┌────────

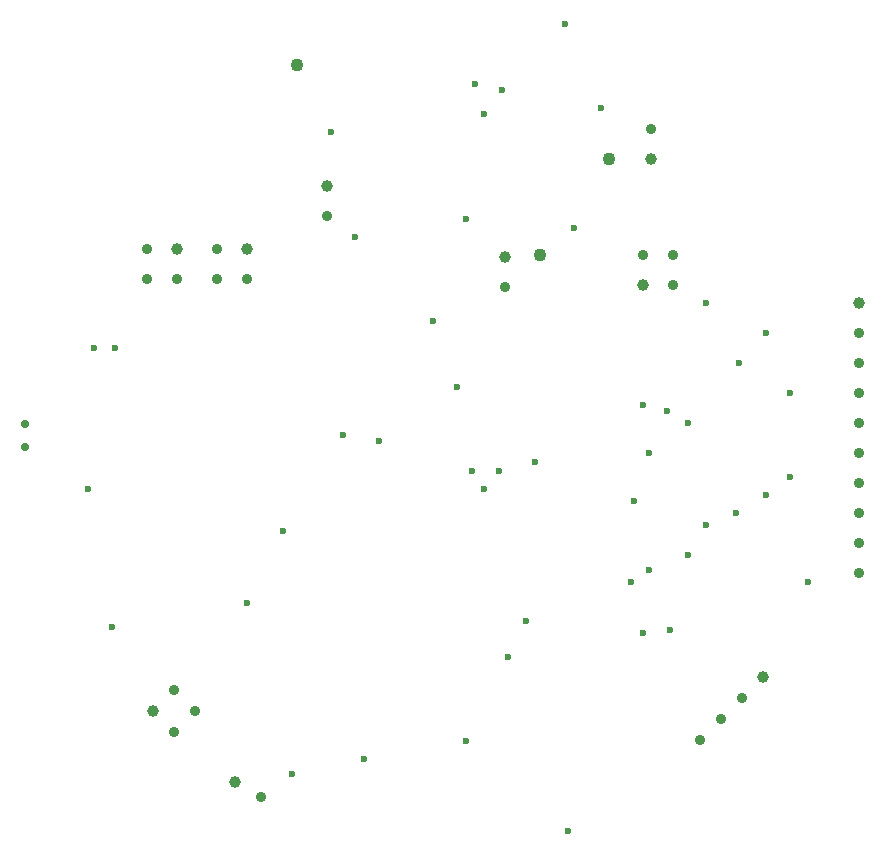
<source format=gbr>
G04 Generated by Ultiboard 13.0 *
%FSLAX25Y25*%
%MOIN*%

%ADD11C,0.02362*%
%ADD12C,0.03917*%
%ADD13C,0.03500*%
%ADD14C,0.02756*%
%ADD15C,0.04333*%


G04 ColorRGB 000000 for the following layer *
%LNDrill-Copper Top-Copper Bottom*%
%LPD*%
G54D11*
X234000Y-21000D03*
X227000Y-21000D03*
X225000Y-68000D03*
X278000Y-106000D03*
X365000Y-124000D03*
X431000Y-80000D03*
X431000Y-6000D03*
X442000Y-26000D03*
X290000Y-82000D03*
X233000Y-114000D03*
X385000Y-182000D03*
X441000Y-75969D03*
X306000Y51000D03*
X340000Y-12000D03*
X357000Y-68000D03*
X374000Y-59000D03*
X314000Y16000D03*
X351000Y22000D03*
X407000Y-72000D03*
X451000Y-70000D03*
X451000Y-16000D03*
X406000Y-99000D03*
X465000Y-99000D03*
X459000Y-64000D03*
X459000Y-36000D03*
X425000Y-90000D03*
X425000Y-46000D03*
X412000Y-95000D03*
X412000Y-56000D03*
X418000Y-42000D03*
X410000Y-40000D03*
X362000Y-62000D03*
X419000Y-115000D03*
X317000Y-158000D03*
X322000Y-52000D03*
X351000Y-152000D03*
X310000Y-50000D03*
X293000Y-163000D03*
X371000Y-112000D03*
X348000Y-34000D03*
X396000Y59000D03*
X387000Y19000D03*
X357000Y57000D03*
X384000Y87000D03*
X363000Y65000D03*
X354000Y67000D03*
X353000Y-62000D03*
X410000Y-116000D03*
G54D12*
X482000Y-6000D03*
X246500Y-142000D03*
X274000Y-165500D03*
X278000Y12000D03*
X254500Y12000D03*
X364000Y9500D03*
X410000Y0D03*
X412500Y42000D03*
X304500Y33000D03*
X450000Y-130500D03*
G54D13*
X482000Y-86000D03*
X482000Y-16000D03*
X482000Y-26000D03*
X482000Y-66000D03*
X482000Y-36000D03*
X482000Y-46000D03*
X482000Y-56000D03*
X482000Y-96000D03*
X482000Y-76000D03*
X253571Y-134929D03*
X260642Y-142000D03*
X253571Y-149071D03*
X282660Y-170500D03*
X278000Y2000D03*
X268000Y2000D03*
X268000Y12000D03*
X254500Y2000D03*
X244500Y2000D03*
X244500Y12000D03*
X364000Y-500D03*
X410000Y10000D03*
X420000Y0D03*
X420000Y10000D03*
X412500Y52000D03*
X304500Y23000D03*
X428787Y-151713D03*
X442929Y-137571D03*
X435858Y-144642D03*
G54D14*
X203919Y-46151D03*
X203919Y-54025D03*
G54D15*
X375500Y10000D03*
X398500Y42000D03*
X294500Y73500D03*

M02*

</source>
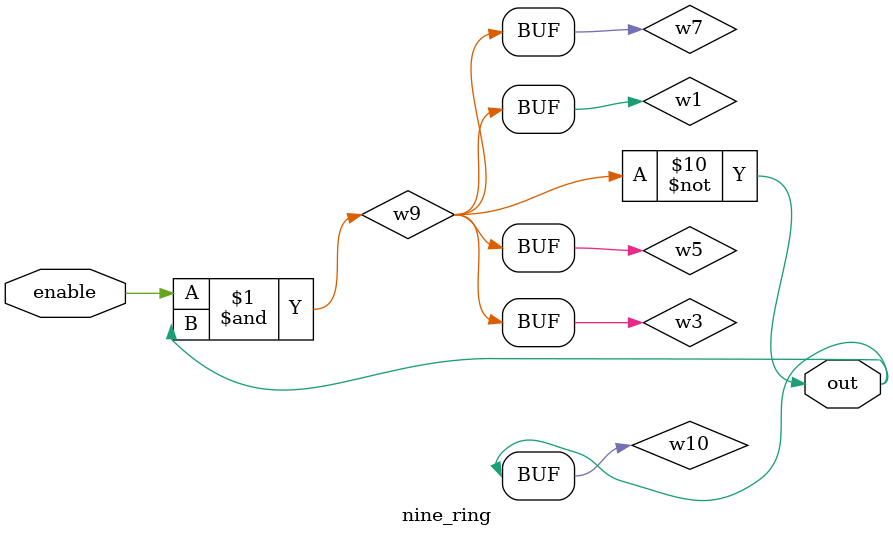
<source format=v>
`timescale 1ns / 1ps


module nine_ring(enable,out);
    input enable;
    output out;
    //output w1, w2, w3, w4, w5, w6, out;
    (* ALLOW_COMBINATIONAL_LOOPS = "TRUE" *)
    (* DONT_TOUCH = "TRUE" *) wire w1, w2, w3, w4, w5, w6, w7, w8, w9, w10;
    
    //input enable;
    //output w1, w2, w3, w4, w5, w6, Q;
    
    assign out = w10;
    and #5(w1, enable,out );   
    not #5(w2, w1);
    not #5(w3, w2);
    not #5(w4, w3);
    not #5(w5, w4);
    not #5(w6,w5);
    not #5(w7,w6);
    not #5(w8,w7);
    not #5(w9,w8);
    not #5(w10,w9);
    
    
    
    
    
    
endmodule

</source>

└────────

Problem to work on — For the entries above, count the lines that contain the string "output", and state that number without further comment.

Answer box — 3